Render the text of all the items below as a Markdown table. Give it a Number column with a running row count and a Text column holding one line each, skip blank lines, and leave the pictures out.

[Entries in the collection]
⁂

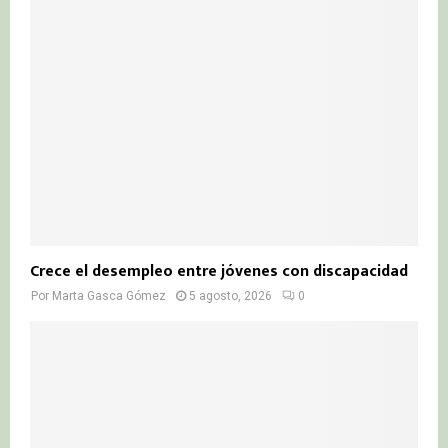
Crece el desempleo entre jóvenes con discapacidad
Por
Marta Gasca Gómez
5 agosto, 2026
0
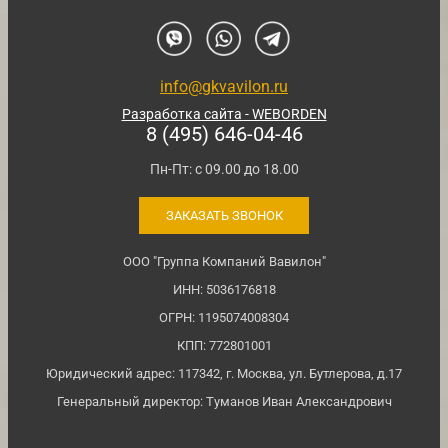
info@gkvavilon.ru
Разработка сайта - WEBORDEN
8 (495) 646-04-46
Пн-Пт: с 09.00 до 18.00
ЗАКАЗАТЬ ЗВОНОК
ООО "Группа Компаний Вавилон"
ИНН: 5036176818
ОГРН: 1195074008304
КПП: 772801001
Юридический адрес: 117342, г. Москва, ул. Бутлерова, д.17
Генеральный директор: Туманов Иван Александрович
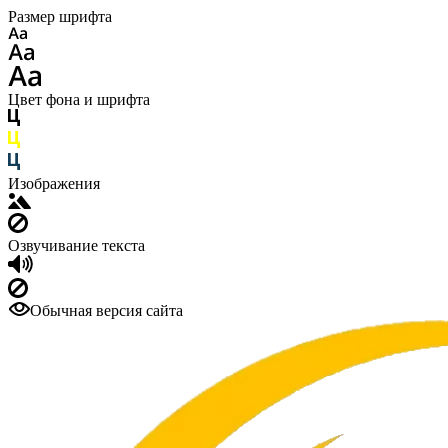
Размер шрифта
Цвет фона и шрифта
Изображения
Озвучивание текста
Обычная версия сайта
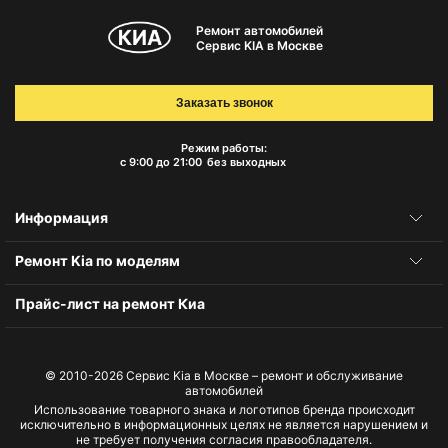
Ремонт автомобилей
Сервис KIA в Москве
Заказать звонок
Режим работы:
с 9:00 до 21:00
без выходных
Информация
Ремонт Kia по моделям
Прайс-лист на ремонт Киа
© 2010-2026
Сервис Kia в Москве – ремонт и обслуживание
автомобилей
Использование товарного знака и логотипов бренда происходит
исключительно в информационных целях не является нарушением и
не требует получения согласия правообладателя.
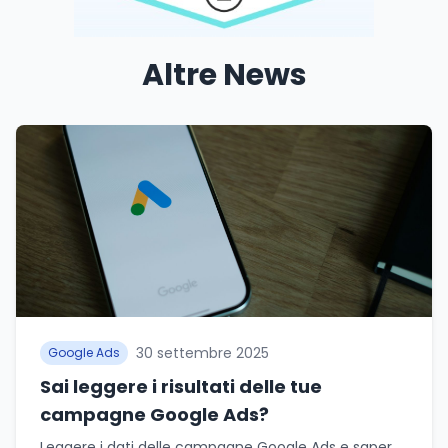
Altre News
30 settembre 2025
Google Ads
Sai leggere i risultati delle tue
campagne Google Ads?
Leggere i dati delle campagne Google Ads e saper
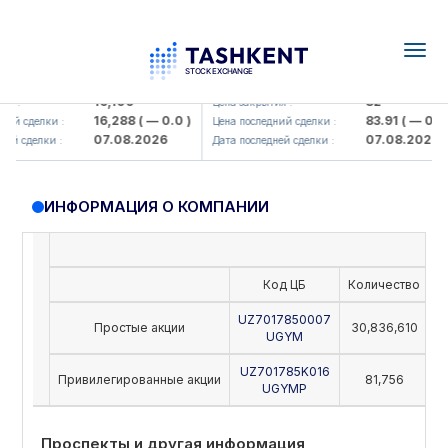
Togg
navig
Olmaliq KMK> AJ)
KFSK (<Kafolat sug'urta kompaniy
16,100
82
 :
Цена закрытия :
16,288
( — 0.0 )
83.91
( — 0.0 )
й сделки :
Цена последний сделки :
07.08.2026
07.08.2026
й сделки :
Дата последней сделки :
ИНФОРМАЦИЯ О КОМПАНИИ
Код ЦБ
Количество
Н
UZ7017850007
Простые акции
30,836,610
UGYM
UZ701785K016
Привилегированные акции
81,756
UGYMP
Проспекты и другая информация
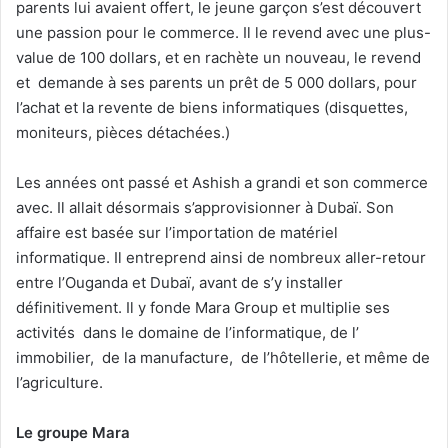
parents lui avaient offert, le jeune garçon s’est découvert
une passion pour le commerce. Il le revend avec une plus-
value de 100 dollars, et en rachète un nouveau, le revend
et demande à ses parents un prêt de 5 000 dollars, pour
l’achat et la revente de biens informatiques (disquettes,
moniteurs, pièces détachées.)
Les années ont passé et Ashish a grandi et son commerce
avec. Il allait désormais s’approvisionner à Dubaï. Son
affaire est basée sur l’importation de matériel
informatique. Il entreprend ainsi de nombreux aller-retour
entre l’Ouganda et Dubaï, avant de s’y installer
définitivement. Il y fonde Mara Group et multiplie ses
activités dans le domaine de l’informatique, de l’
immobilier, de la manufacture, de l’hôtellerie, et même de
l’agriculture.
Le groupe Mara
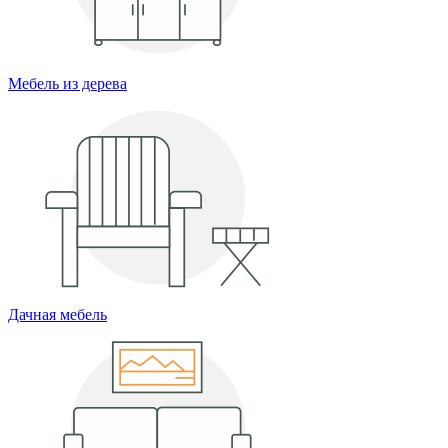
Мебель из дерева
Дачная мебель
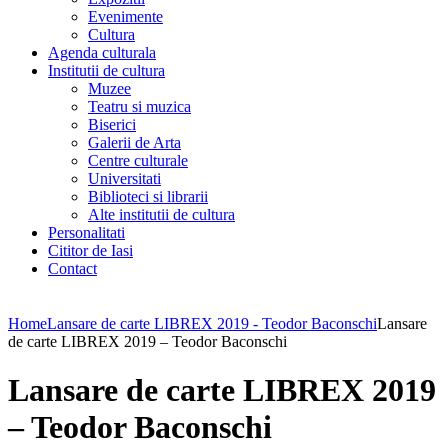
Evenimente
Cultura
Agenda culturala
Institutii de cultura
Muzee
Teatru si muzica
Biserici
Galerii de Arta
Centre culturale
Universitati
Biblioteci si librarii
Alte institutii de cultura
Personalitati
Cititor de Iasi
Contact
Home
Lansare de carte LIBREX 2019 - Teodor Baconschi
Lansare
de carte LIBREX 2019 – Teodor Baconschi
Lansare de carte LIBREX 2019
– Teodor Baconschi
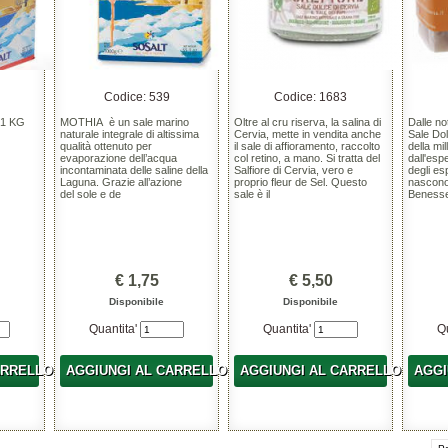
Codice: 539
Codice: 1683
 1 KG
MOTHIA è un sale marino
Oltre al cru riserva, la salina di
Dalle no
naturale integrale di altissima
Cervia, mette in vendita anche
Sale Dolc
qualità ottenuto per
il sale di affioramento, raccolto
della mil
evaporazione dell’acqua
col retino, a mano. Si tratta del
dall'esp
incontaminata delle saline della
Salfiore di Cervia, vero e
degli es
Laguna. Grazie all’azione
proprio fleur de Sel. Questo
nascono 
del sole e de
sale è il
Benesse
€ 1,75
€ 5,50
Disponibile
Disponibile
Quantita'
Quantita'
Q
ARRELLO
AGGIUNGI AL CARRELLO
AGGIUNGI AL CARRELLO
AGGI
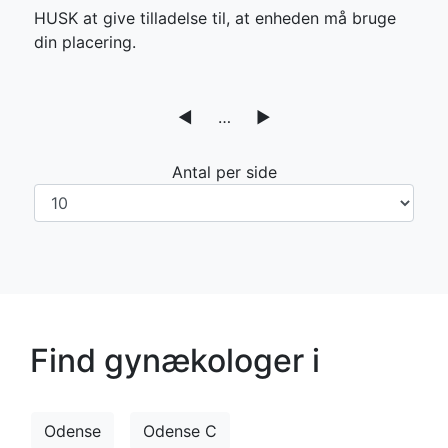
HUSK at give tilladelse til, at enheden må bruge
din placering.
◀
…
▶
Antal per side
Find gynækologer i
Odense
Odense C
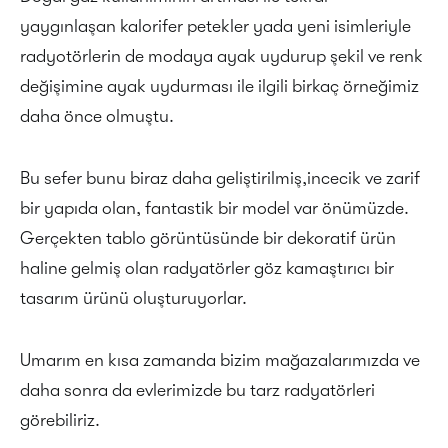
yaygınlaşan kalorifer petekler yada yeni isimleriyle
radyotörlerin de modaya ayak uydurup şekil ve renk
değişimine ayak uydurması ile ilgili birkaç örneğimiz
daha önce olmuştu.
Bu sefer bunu biraz daha geliştirilmiş,incecik ve zarif
bir yapıda olan, fantastik bir model var önümüzde.
Gerçekten tablo görüntüsünde bir dekoratif ürün
haline gelmiş olan radyatörler göz kamaştırıcı bir
tasarım ürünü oluşturuyorlar.
Umarım en kısa zamanda bizim mağazalarımızda ve
daha sonra da evlerimizde bu tarz radyatörleri
görebiliriz.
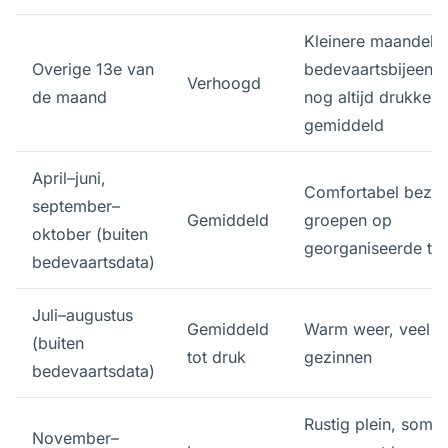
Kleinere maandelij
Overige 13e van
bedevaartsbijeenk
Verhoogd
de maand
nog altijd drukker 
gemiddeld
April–juni,
Comfortabel bezoe
september–
Gemiddeld
groepen op
oktober (buiten
georganiseerde to
bedevaartsdata)
Juli–augustus
Gemiddeld
Warm weer, veel
(buiten
tot druk
gezinnen
bedevaartsdata)
Rustig plein, somm
November–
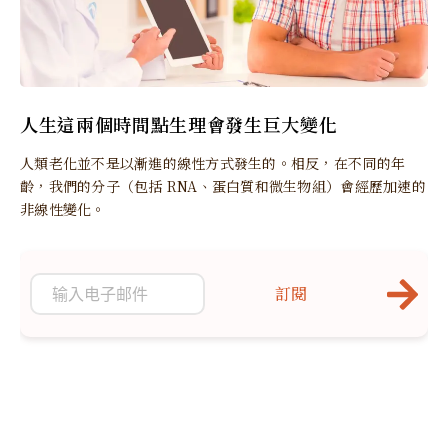
人生這兩個時間點生理會發生巨大變化
人類老化並不是以漸進的線性方式發生的。相反，在不同的年
齡，我們的分子（包括 RNA、蛋白質和微生物組）會經歷加速的
非線性變化。
訂閱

⁂

RESPONSE FOR THIS EXERCISE -
| Number | Text |
|---|---|
| 1 | Crece el desempleo entre jóvenes con discapacidad |
| 2 | Por |
| 3 | Marta Gasca Gómez |
| 4 | 5 agosto, 2026 |
| 5 | 0 |
| 6 | info@gkvavilon.ru |
| 7 | Разработка сайта - WEBORDEN |
| 8 | 8 (495) 646-04-46 |
| 9 | Пн-Пт: с 09.00 до 18.00 |
| 10 | ЗАКАЗАТЬ ЗВОНОК |
| 11 | ООО "Группа Компаний Вавилон" |
| 12 | ИНН: 5036176818 |
| 13 | ОГРН: 1195074008304 |
| 14 | КПП: 772801001 |
| 15 | Юридический адрес: 117342, г. Москва, ул. Бутлерова, д.17 |
| 16 | Генеральный директор: Туманов Иван Александрович |
| 17 | Размер шрифта |
| 18 | Цвет фона и шрифта |
| 19 | Изображения |
| 20 | Озвучивание текста |
| 21 | Обычная версия сайта |
| 22 | Ремонт автомобилей |
| 23 | Сервис KIA в Москве |
| 24 | Заказать звонок |
| 25 | Режим работы: |
| 26 | с 9:00 до 21:00 |
| 27 | без выходных |
| 28 | Информация |
| 29 | Ремонт Kia по моделям |
| 30 | Прайс-лист на ремонт Киа |
| 31 | © 2010-2026 |
| 32 | Сервис Kia в Москве – ремонт и обслуживание |
| 33 | автомобилей |
| 34 | Использование товарного знака и логотипов бренда происходит |
| 35 | исключительно в информационных целях не является нарушением и |
| 36 | не требует получения согласия правообладателя. |
| 37 | Altre News |
| 38 | 30 settembre 2025 |
| 39 | Google Ads |
| 40 | Sai leggere i risultati delle tue |
| 41 | campagne Google Ads? |
| 42 | Leggere i dati delle campagne Google Ads e saper |
| 43 | Togg |
| 44 | navig |
| 45 | Olmaliq KMK> AJ) |
| 46 | KFSK (<Kafolat sug'urta kompaniy |
| 47 | 16,100 |
| 48 | 82 |
| 49 |  : |
| 50 | Цена закрытия : |
| 51 | 16,288 |
| 52 | ( — 0.0 ) |
| 53 | 83.91 |
| 54 | ( — 0.0 ) |
| 55 | й сделки : |
| 56 | Цена последний сделки : |
| 57 | 07.08.2026 |
| 58 | 07.08.2026 |
| 59 | й сделки : |
| 60 | Дата последней сделки : |
| 61 | ИНФОРМАЦИЯ О КОМПАНИИ |
| 62 | Код ЦБ |
| 63 | Количество |
| 64 | Н |
| 65 | UZ7017850007 |
| 66 | Простые акции |
| 67 | 30,836,610 |
| 68 | UGYM |
| 69 | UZ701785K016 |
| 70 | Привилегированные акции |
| 71 | 81,756 |
| 72 | UGYMP |
| 73 | Проспекты и другая информация |
| 74 | parents lui avaient offert, le jeune garçon s’est découvert |
| 75 | une passion pour le commerce. Il le revend avec une plus- |
| 76 | value de 100 dollars, et en rachète un nouveau, le revend |
| 77 | et demande à ses parents un prêt de 5 000 dollars, pour |
| 78 | l’achat et la revente de biens informatiques (disquettes, |
| 79 | moniteurs, pièces détachées.) |
| 80 | Les années ont passé et Ashish a grandi et son commerce |
| 81 | avec. Il allait désormais s’approvisionner à Dubaï. Son |
| 82 | affaire est basée sur l’importation de matériel |
| 83 | informatique. Il entreprend ainsi de nombreux aller-retour |
| 84 | entre l’Ouganda et Dubaï, avant de s’y installer |
| 85 | définitivement. Il y fonde Mara Group et multiplie ses |
| 86 | activités dans le domaine de l’informatique, de l’ |
| 87 | immobilier, de la manufacture, de l’hôtellerie, et même de |
| 88 | l’agriculture. |
| 89 | Le groupe Mara |
| 90 | Мебель из дерева |
| 91 | Дачная мебель |
| 92 | Evenimente |
| 93 | Cultura |
| 94 | Agenda culturala |
| 95 | Institutii de cultura |
| 96 | Muzee |
| 97 | Teatru si muzica |
| 98 | Biserici |
| 99 | Galerii de Arta |
| 100 | Centre culturale |
| 101 | Universitati |
| 102 | Biblioteci si librarii |
| 103 | Alte institutii de cultura |
| 104 | Personalitati |
| 105 | Cititor de Iasi |
| 106 | Contact |
| 107 | Home |
| 108 | Lansare de carte LIBREX 2019 - Teodor Baconschi |
| 109 | Lansare |
| 110 | de carte LIBREX 2019 – Teodor Baconschi |
| 111 | Lansare de carte LIBREX 2019 |
| 112 | – Teodor Baconschi |
| 113 | Codice: 539 |
| 114 | Codice: 1683 |
| 115 |  1 KG |
| 116 | MOTHIA è un sale marino |
| 117 | Oltre al cru riserva, la salina di |
| 118 | Dalle no |
| 119 | naturale integrale di altissima |
| 120 | Cervia, mette in vendita anche |
| 121 | Sale Dolc |
| 122 | qualità ottenuto per |
| 123 | il sale di affioramento, raccolto |
| 124 | della mil |
| 125 | evaporazione dell’acqua |
| 126 | col retino, a mano. Si tratta del |
| 127 | dall'esp |
| 128 | incontaminata delle saline della |
| 129 | Salfiore di Cervia, vero e |
| 130 | degli es |
| 131 | Laguna. Grazie all’azione |
| 132 | proprio fleur de Sel. Questo |
| 133 | nascono  |
| 134 | del sole e de |
| 135 | sale è il |
| 136 | Benesse |
| 137 | € 1,75 |
| 138 | € 5,50 |
| 139 | Disponibile |
| 140 | Disponibile |
| 141 | Quantita' |
| 142 | Quantita' |
| 143 | Q |
| 144 | ARRELLO |
| 145 | AGGIUNGI AL CARRELLO |
| 146 | AGGIUNGI AL CARRELLO |
| 147 | AGGI |
| 148 | HUSK at give tilladelse til, at enheden må bruge |
| 149 | din placering. |
| 150 | ◀ |
| 151 | … |
| 152 | ▶ |
| 153 | Antal per side |
| 154 | Find gynækologer i |
| 155 | Odense |
| 156 | Odense C |
| 157 | yaygınlaşan kalorifer petekler yada yeni isimleriyle |
| 158 | radyotörlerin de modaya ayak uydurup şekil ve renk |
| 159 | değişimine ayak uydurması ile ilgili birkaç örneğimiz |
| 160 | daha önce olmuştu. |
| 161 | Bu sefer bunu biraz daha geliştirilmiş,incecik ve zarif |
| 162 | bir yapıda olan, fantastik bir model var önümüzde. |
| 163 | Gerçekten tablo görüntüsünde bir dekoratif ürün |
| 164 | haline gelmiş olan radyatörler göz kamaştırıcı bir |
| 165 | tasarım ürünü oluşturuyorlar. |
| 166 | Umarım en kısa zamanda bizim mağazalarımızda ve |
| 167 | daha sonra da evlerimizde bu tarz radyatörleri |
| 168 | görebiliriz. |
| 169 | Kleinere maandelij |
| 170 | Overige 13e van |
| 171 | bedevaartsbijeenk |
| 172 | Verhoogd |
| 173 | de maand |
| 174 | nog altijd drukker  |
| 175 | gemiddeld |
| 176 | April–juni, |
| 177 | Comfortabel bezoe |
| 178 | september– |
| 179 | Gemiddeld |
| 180 | groepen op |
| 181 | oktober (buiten |
| 182 | georganiseerde to |
| 183 | bedevaartsdata) |
| 184 | Juli–augustus |
| 185 | Gemiddeld |
| 186 | Warm weer, veel |
| 187 | (buiten |
| 188 | tot druk |
| 189 | gezinnen |
| 190 | bedevaartsdata) |
| 191 | Rustig plein, somm |
| 192 | November– |
| 193 | 人生這兩個時間點生理會發生巨大變化 |
| 194 | 人類老化並不是以漸進的線性方式發生的。相反，在不同的年 |
| 195 | 齡，我們的分子（包括 RNA、蛋白質和微生物組）會經歷加速的 |
| 196 | 非線性變化。 |
| 197 | 訂閱 |